Yeah, well, I was having coronaries.

ROSOLOWSKI:

And you too, of course!

RODRIGUEZ:

Because that’s inappropriate. That’s—

ROSOLOWSKI:

I’m sitting here thinking, wow, I’m really glad that Dr. Rodriguez stepped in!

RODRIGUEZ:

It’s a violation of patients’ rights.

ROSOLOWSKI:

Absolutely.

RODRIGUEZ:

You know, so, no. So anyway, that’s why we established that. And there’s many other mentorship programs in the Institution. That’s the one positive thing that I’ve seen come out of the survey. Outside of that, honestly, I don’t think that much has happened.

ROSOLOWSKI:

Dr. Rodriguez, I just checked my watch, and we’re almost at noon.

RODRIGUEZ:

Yes.

ROSOLOWSKI:

And I want to make sure—I know you’ve got a meeting. So do you want to close off for today?

RODRIGUEZ:

I—I think we’ve talked about a lot.

ROSOLOWSKI:

We have. And well, what I thought was that, you know, we could probably do one short session for the final things that I have to ask you.

RODRIGUEZ:

Uh-huh. OK.

ROSOLOWSKI:

For follow-up, would that be all right?

RODRIGUEZ:

Yeah.
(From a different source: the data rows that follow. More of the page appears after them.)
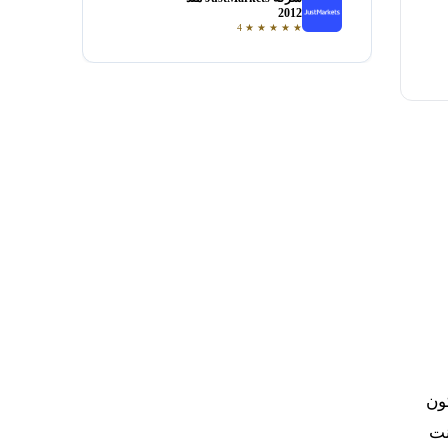
فتح حساب
2012
4
★
★
★
★
★
كون
نت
Sure.

ROSOLOWSKI:

OK. Because I don’t want to make you late for your meeting.

RODRIGUEZ:

No, that’s all right. Thank you so much.

ROSOLOWSKI:

So I am turning off the recorder at 11:56, and I want to thank you for your time this morning.

RODRIGUEZ:

(laughs) I’m just curious, have other people said that something important has come out of the BIG surveys? (laughs)

ROSOLOWSKI:

I’ve never asked anybody about it. Actually, it was—you were the only person where it was, you know, in your background research. All right, I’ll be turning off the recorder now.